The Court viewed the issue presented as one of statutory interpretation and one of preclusion, not one of pre-emption. Pre-emption relates to the state law-Federal law interaction; here, the interaction is between two Federal statutes, and thus the appropriate inquiry is whether one precludes a cause of action or claim under the other. Interpreting the FDCA the Court concluded that the Act, by its terms, does not preclude Lanham Act suits, thus making it clear that lawsuits of the type  brought by POM were not statutorily “off limits”. Indeed, the court recognized that over the course of the 70-year co-existence of these two Federal statutes Congress has not seen fit to amend the FDCA to prohibit the application of the Lanham Act to situations governed by the FDCA. This is true notwithstanding the fact that  Congress has made amendments to the FDCA over the years. The Court felt that this was telling evidence that there was no intention on Congress’s part to prohibit the type of Lanham Act claim asserted by POM here. The FDCA and the Lanham Act “impose different requirements and protections”, and they complement each other. The statutes must work together to ensure that products – in this case juices – are not only clearly named but that those names and the labels associated with them are not portrayed in a manner that gives rise to a misrepresentation as to the nature, characteristics or qualities of the product.

The question of whether an ad, label or claim violates Lanham Act §43(a) inherently begs for a more in-depth analysis than merely whether it complies with certain listed rules. Section 43(a) looks to gauge the impact the statements made in the  ad, label or claim – whether express or implied – on the business of others and on consumers in general. Permitting Lanham Act challenges to labelling that technically complies with the FDCA is the only logical way to ensure that the Lanham Act remains viable in these situations.

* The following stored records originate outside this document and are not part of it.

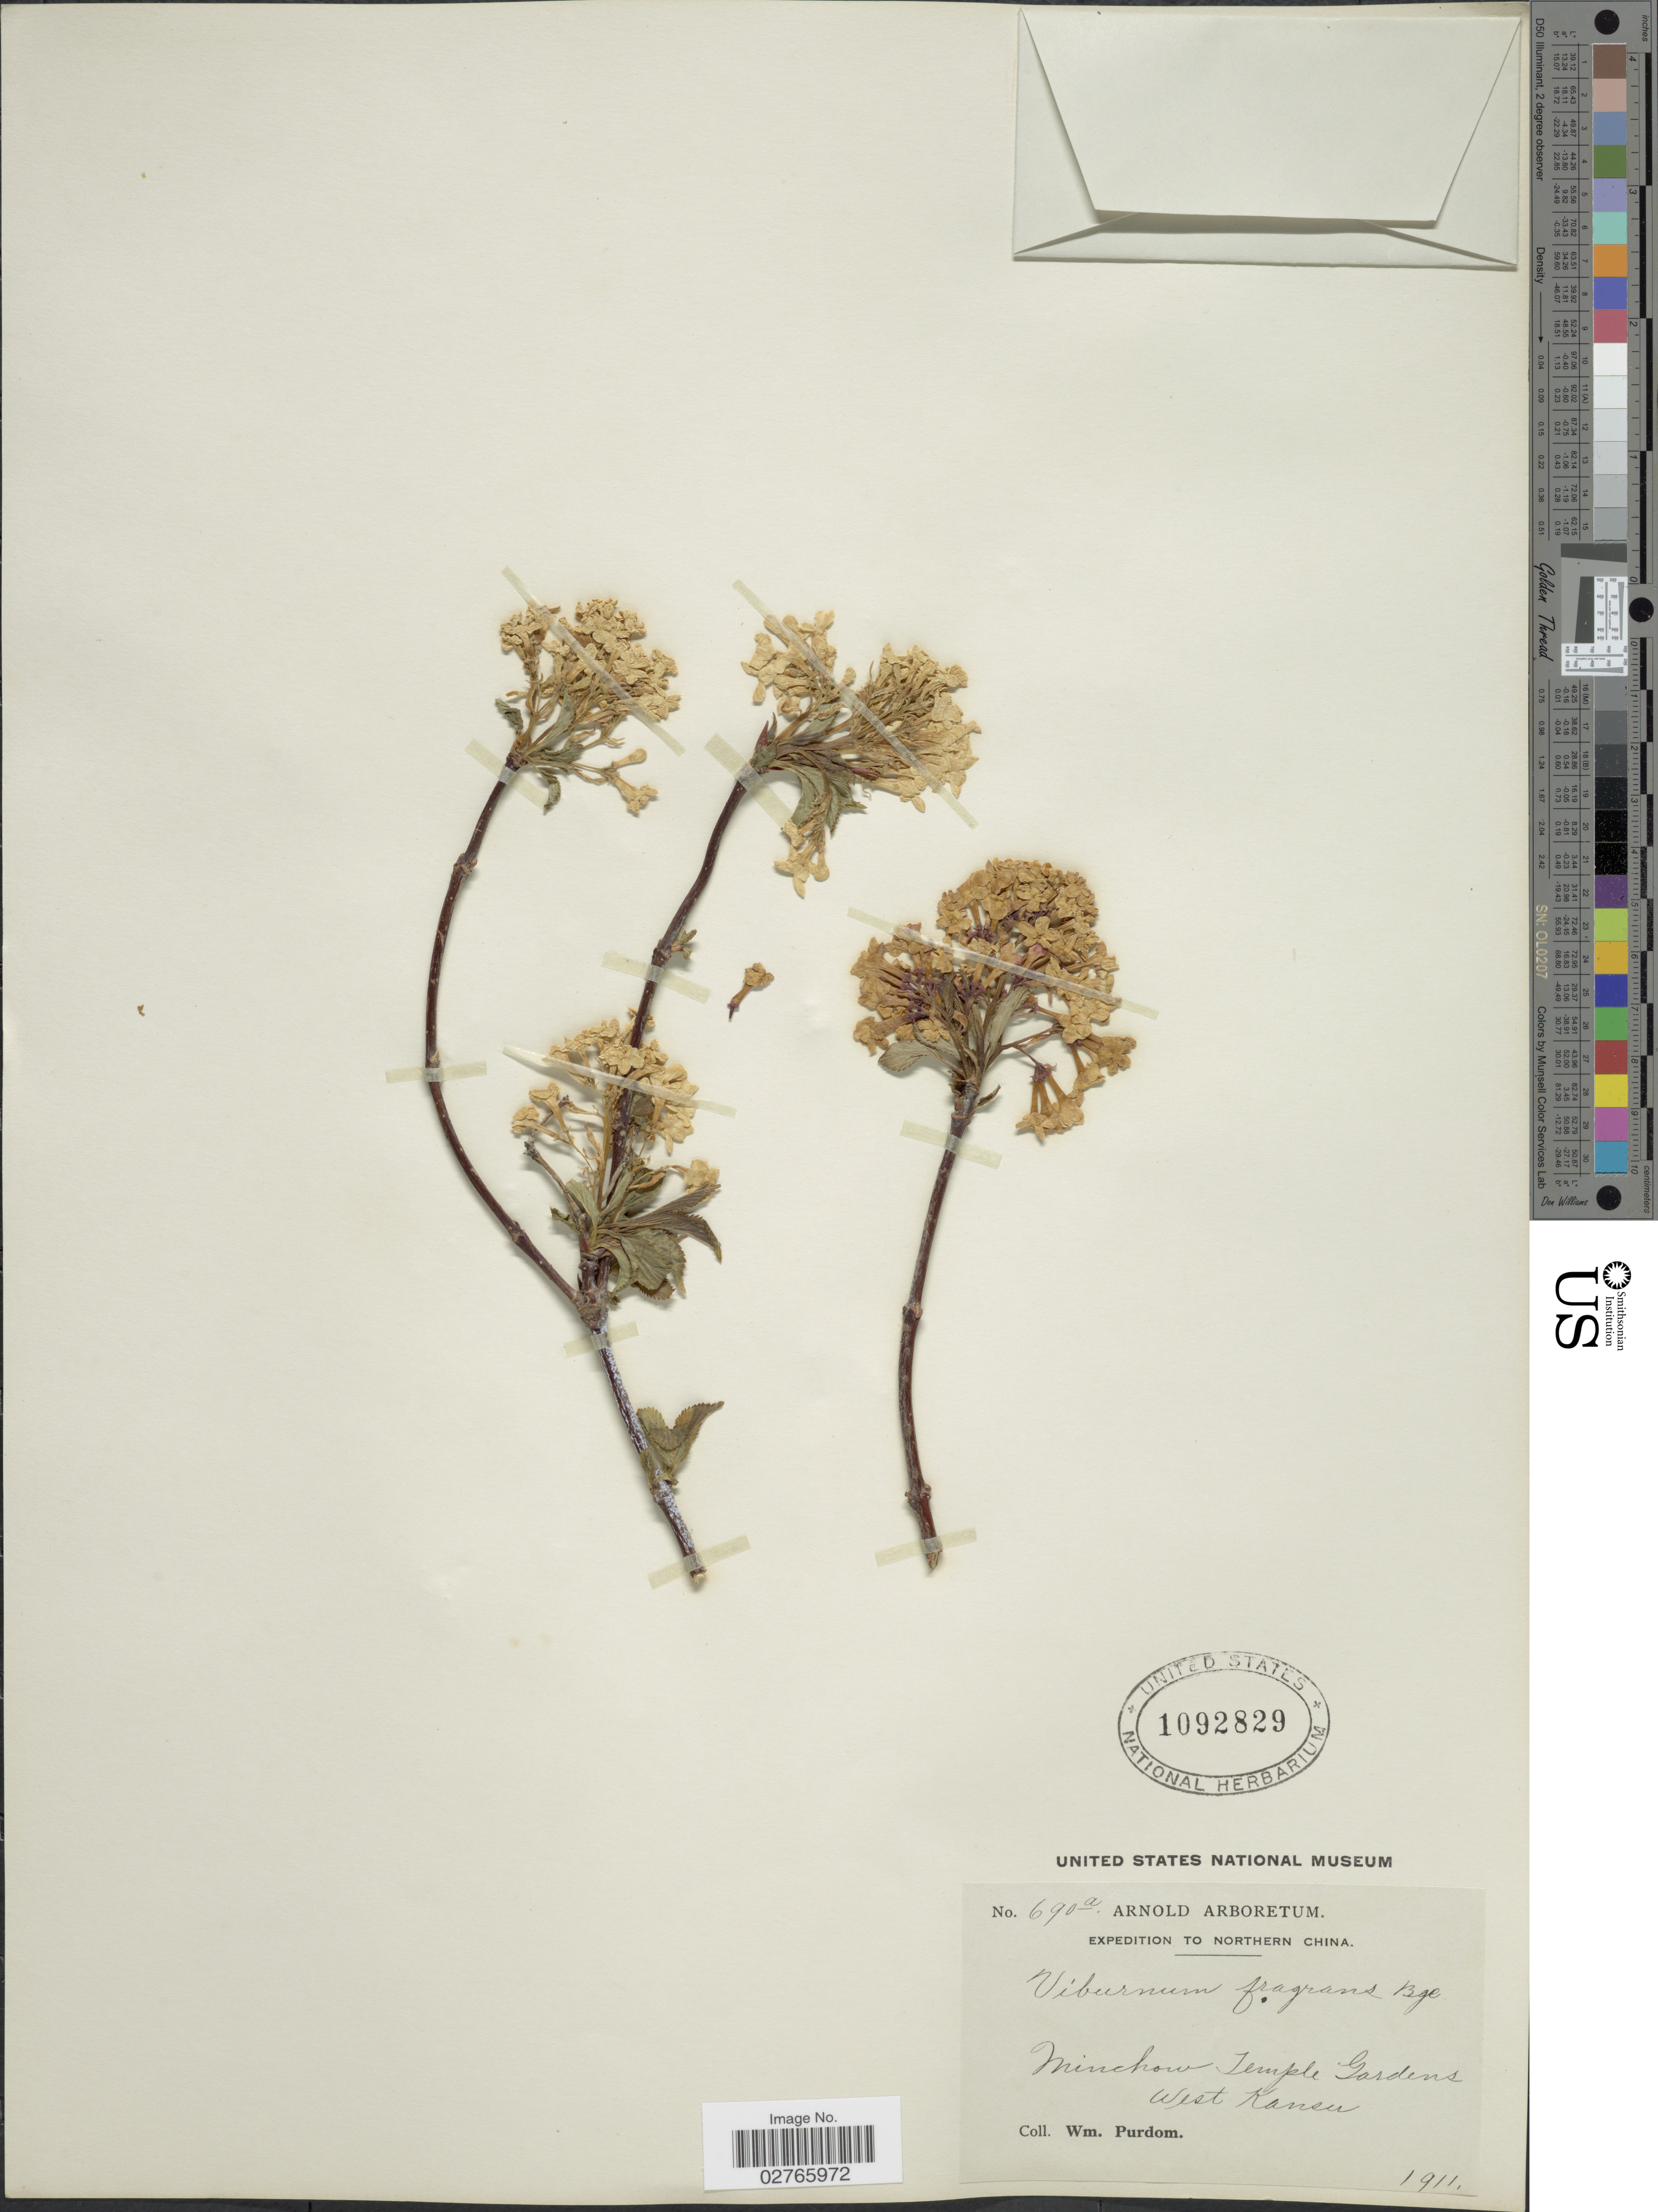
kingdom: Plantae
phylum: Tracheophyta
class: Magnoliopsida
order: Dipsacales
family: Viburnaceae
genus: Viburnum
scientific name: Viburnum fragrans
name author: Bunge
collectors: W. Purdom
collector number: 690a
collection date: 1911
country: China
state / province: Gansu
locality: Northern China. Minchow Temple Gardens. West Kansu.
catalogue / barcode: US 1092829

The fact that a label technically complies with FDCA requirements may be a relevant factor in evaluating whether a particular label is misleading, but it should not be the determining factor. Moving forward, it will be important for businesses to know that they cannot rely only on regulatory approval when it comes to the manner in which they name and portray their products. The POM Wonderful decision serves as a reminder that compliance with §43(a) is not excused merely because a particular name or consumer-facing graphic or statement may comply with another regulatory requirement.